En los Infiernos, entre toda la excelente compañía que siempre se encuentra allí de amantes, hermosas damas, sabios, poetas y astrólogos, en medio del incesante movimiento de cuerpos condenados, revolviéndose y debatiéndose para librarse del tormento de sus almas, veíase a una mujer sentada aparte, sola y sonriente. Su ademán era el de quien escucha, levanta la cabeza y en lo alto los ojos, como si una voz de las alturas la atrajese.

  —¿Quién es esa mujer? —inquirió un recién llegado, sorprendido por la extraña hermosura de su rostro y aquella mirada cuya expresión no alcanzaba a leer—. ¿Quién es esa mujer de suaves miembros marfileños y larga cabellera que la envuelve desde los brazos hasta las manos, inmóviles sobre el regazo? Es aquí la única alma cuyos ojos se hallan siempre fijos en lo alto. ¿Qué secreto es el que guarda allá arriba, en la alacena de Dios?

  Apenas había acabado de hablar, cuando un hombre, que llevaba en la mano una corona de hojas mustias, apresuróse a contestarle:

  —Dicen —replicó— que en un tiempo, sobre la tierra, era una gran cantante, con voz comparable a las estrellas que caen de un cielo claro. Así, cuando la hora de su condenación llegó, Dios la despojó de su voz, que lanzó a los ecos eternos de las esferas, juzgándola demasiado hermosa para dejarla morir. Ahora, ella la escucha con gratitud, y recordando que un día fuera suya comparte aún el deleite que Dios siente al oírla. No le hables, no le digas nada, pues se imagina que está en el cielo.
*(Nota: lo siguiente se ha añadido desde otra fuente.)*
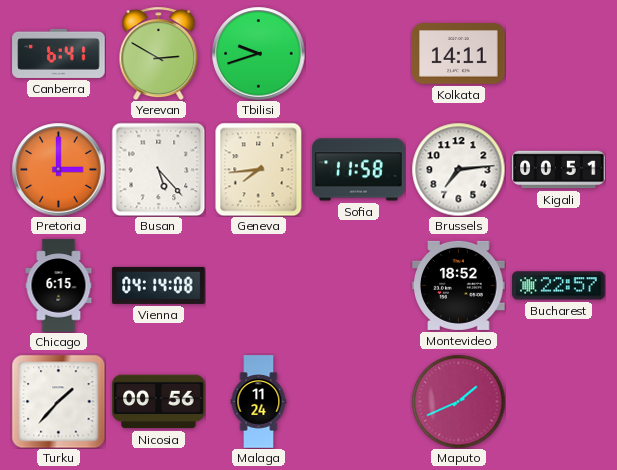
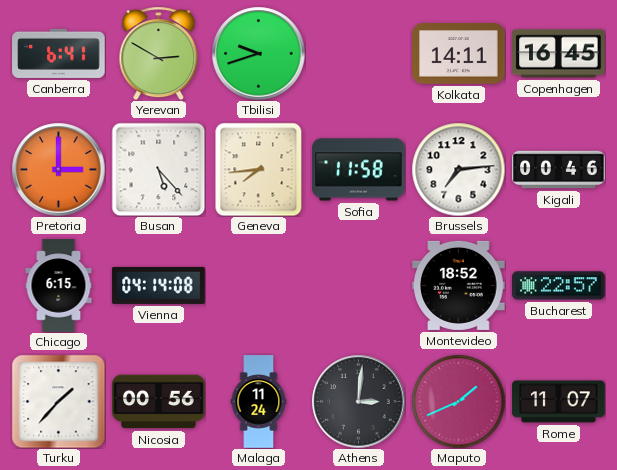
Copenhagen: none -> 16:45
Kigali: 00:51 -> 00:46
Athens: none -> 3:01
Rome: none -> 11:07
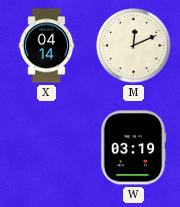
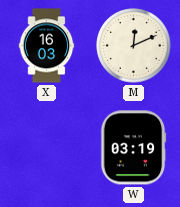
X: 04:14 -> 16:03
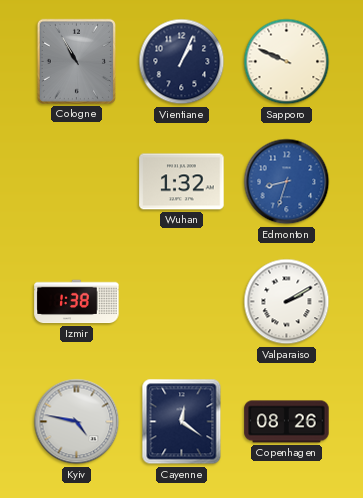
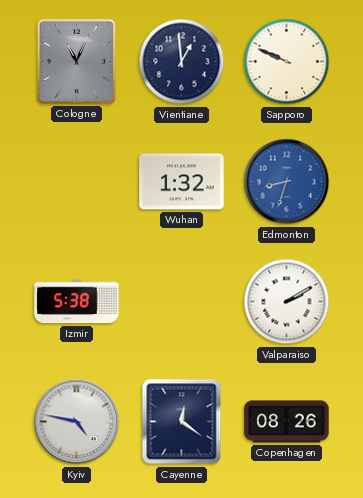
Cologne: 10:55 -> 11:04
Vientiane: 1:04 -> 12:59
Izmir: 1:38 -> 5:38
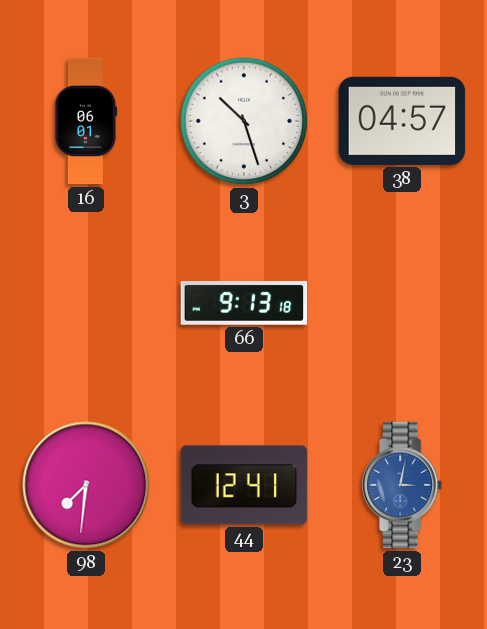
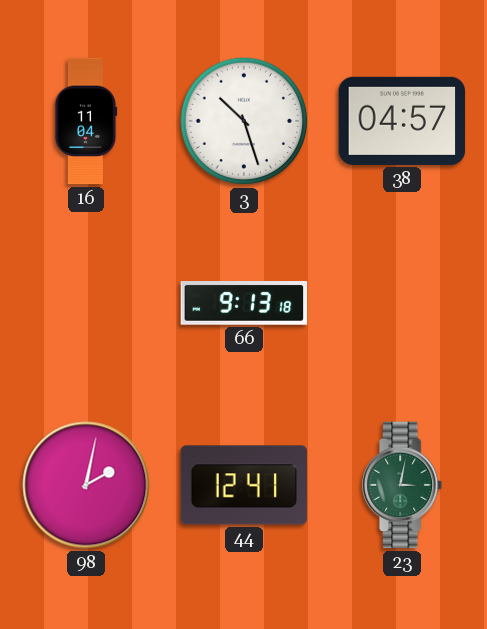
16: 06:01 -> 11:04
98: 7:31 -> 2:02
23 dial: blue -> green
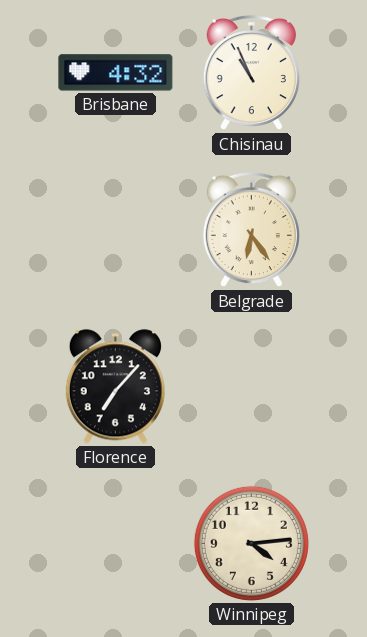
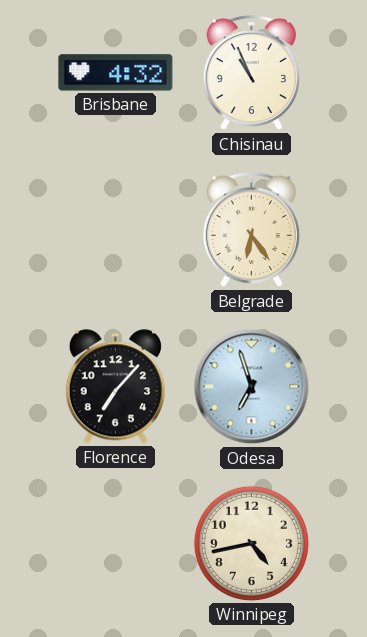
Odesa: none -> 6:57
Winnipeg: 4:14 -> 4:43
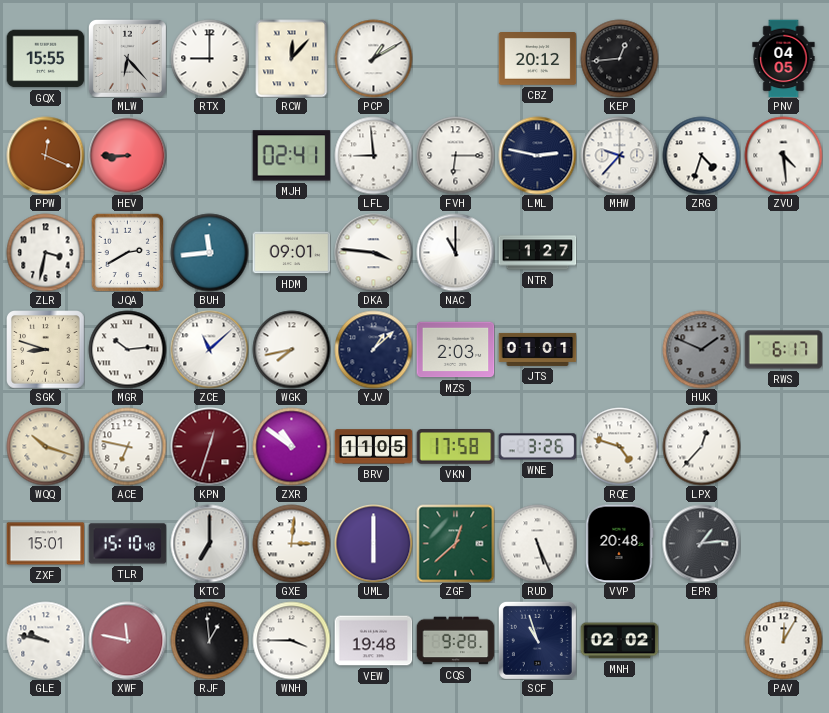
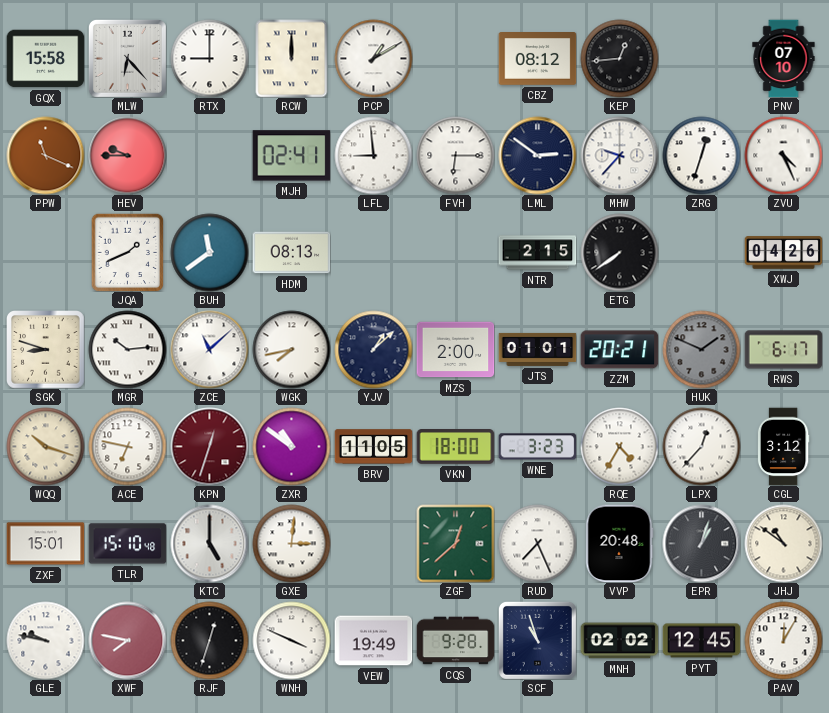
GQX: 15:55 -> 15:58
RCW: 12:07 -> 12:00
CBZ: 20:12 -> 08:12
PNV: 04:05 -> 07:10
PPW: 12:19 -> 11:19
HEV: 8:45 -> 9:45
LML: 2:47 -> 2:51
ZRG: 4:33 -> 12:33
ZVU: 4:29 -> 4:26
ZLR: 3:32 -> none
JQA: 2:40 -> 1:41
BUH: 11:44 -> 11:39
HDM: 09:01 -> 08:13
DKA: 3:46 -> none
NAC: 11:00 -> none
NTR: 1:27 -> 2:15
ETG: none -> 7:39
XWJ: none -> 04:26
MZS: 2:03 -> 2:00
ZZM: none -> 20:21
VKN: 17:58 -> 18:00
WNE: 3:26 -> 3:23
RQE: 4:48 -> 4:35
CGL: none -> 3:12
KTC: 7:00 -> 5:00
UML: 6:00 -> none
RUD: 5:26 -> 7:26
EPR: 1:14 -> 1:03
JHJ: none -> 10:51
XWF: 11:47 -> 7:47
RJF: 12:59 -> 12:33
WNH: 3:45 -> 3:49
VEW: 19:48 -> 19:49
PYT: none -> 12:45
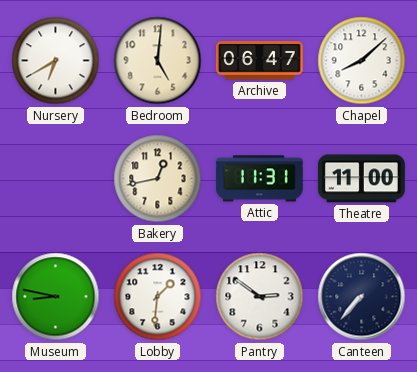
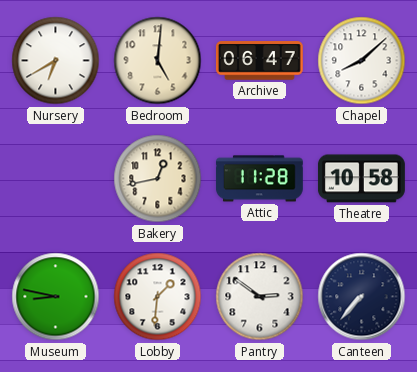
Attic: 11:31 -> 11:28
Theatre: 11:00 -> 10:58
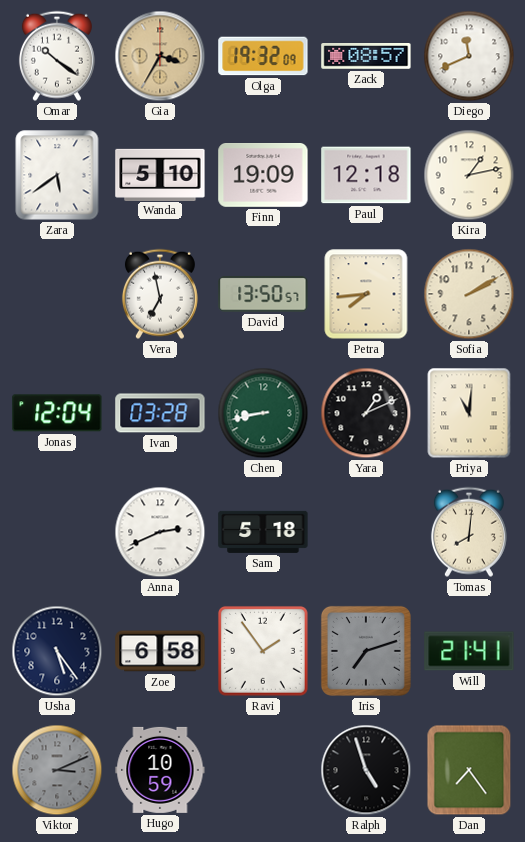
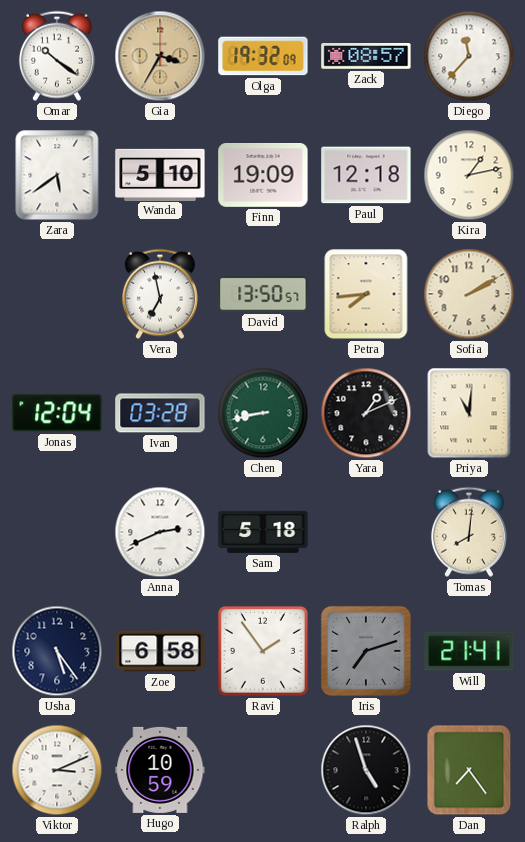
Diego: 11:41 -> 11:37
Viktor dial: grey -> white
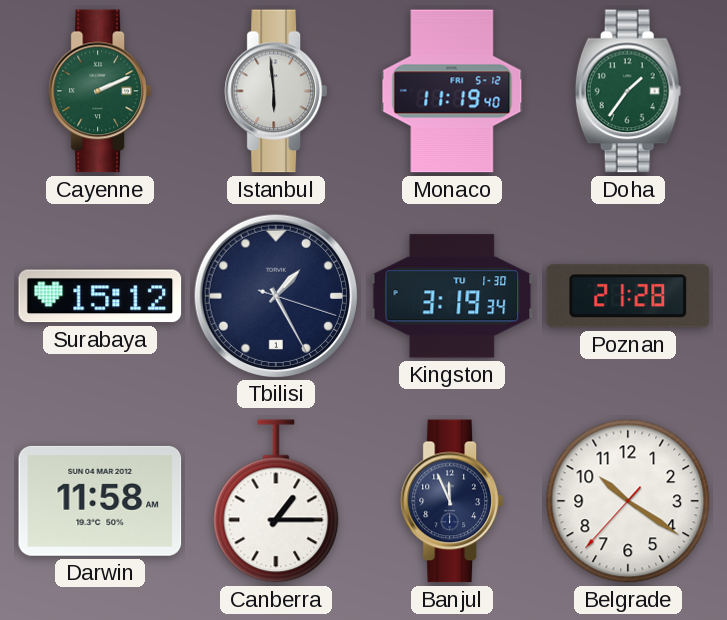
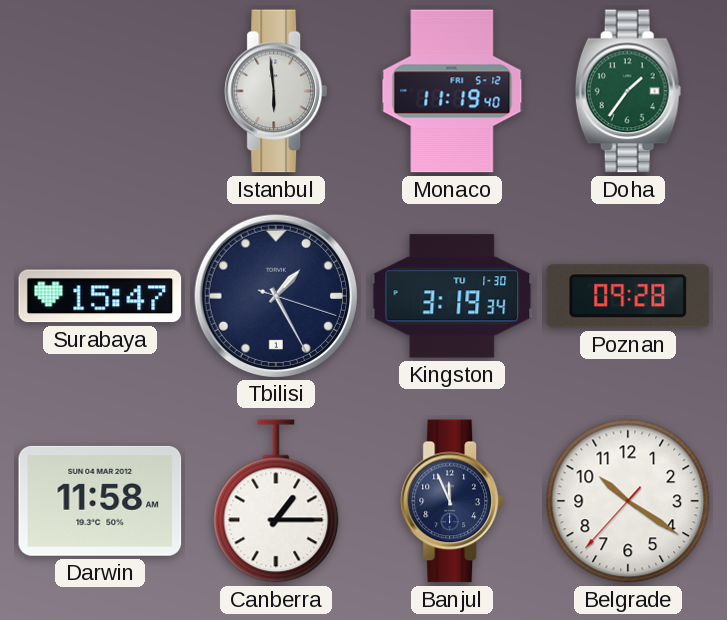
Cayenne: 2:11 -> none
Surabaya: 15:12 -> 15:47
Poznan: 21:28 -> 09:28
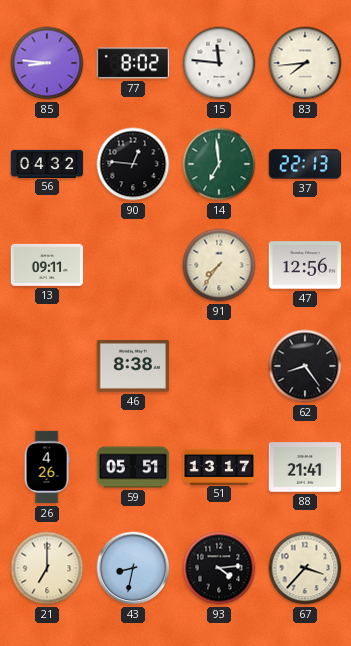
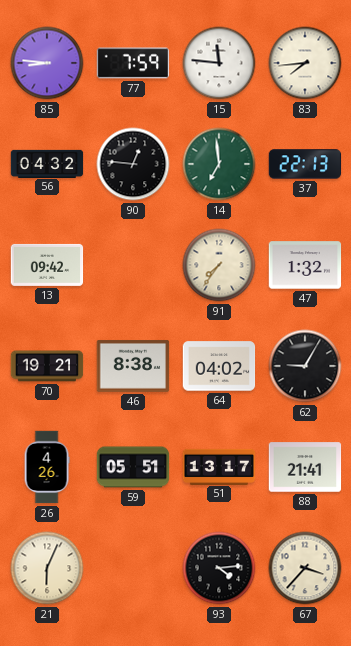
77: 8:02 -> 7:59
13: 09:11 -> 09:42
47: 12:56 -> 1:32
70: none -> 19:21
64: none -> 04:02
62: 8:24 -> 9:05
21: 7:00 -> 6:04
43: 8:32 -> none
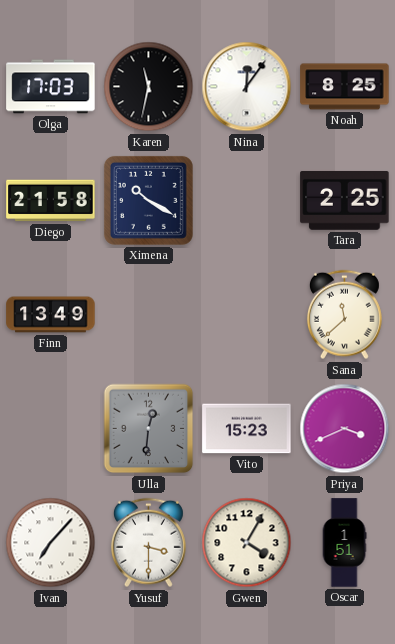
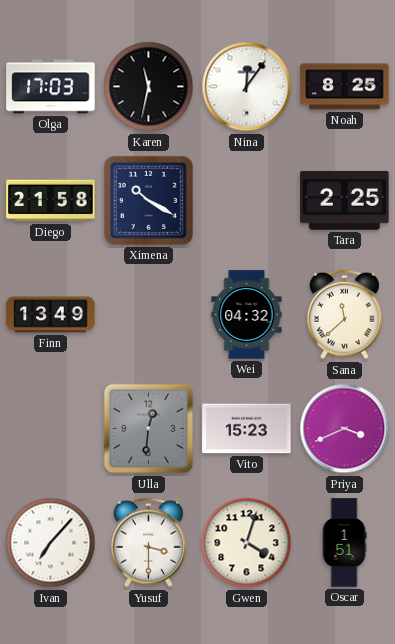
Wei: none -> 04:32
Gwen: 4:05 -> 4:03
  Pero apenas hubo acabado el hombre de la corona marchita, otro dijo:

  —No, no es ésa su historia.

  —¿Cuál es, entonces?

  —La siguiente —explicó el segundo hombre, mientras el de la corona marchita se alejaba—: Una vez en la tierra, un poeta hizo un canto sobre ella, de manera que su nombre quedara eternamente asociado a sus versos, que aún suenan en los labios de los hombres. Y si ahora ella aguza el oído, es para oír sus alabanzas resonando doquiera se habla lengua humana. Ésta es su verdadera historia.

  —¿Y el poeta? —preguntó el recién venido—. ¿Lo amó ella mucho?

  —Tan poco —repuso el otro—, que se tropieza con él todos los días y ni aun le reconoce.

  —¿Y él?

  El otro se echó a reír y replicó:

  —Él es quien acaba de contarle a usted ese cuento sobre la voz de ella, continuando aquí las mentiras que acostumbraba forjar sobre ella cuando estaban juntos en la tierra.

  Pero el recién llegado dijo:

  —Si es capaz de procurar alguna felicidad en el Infierno, ¿cómo puede ser mentira lo que dice?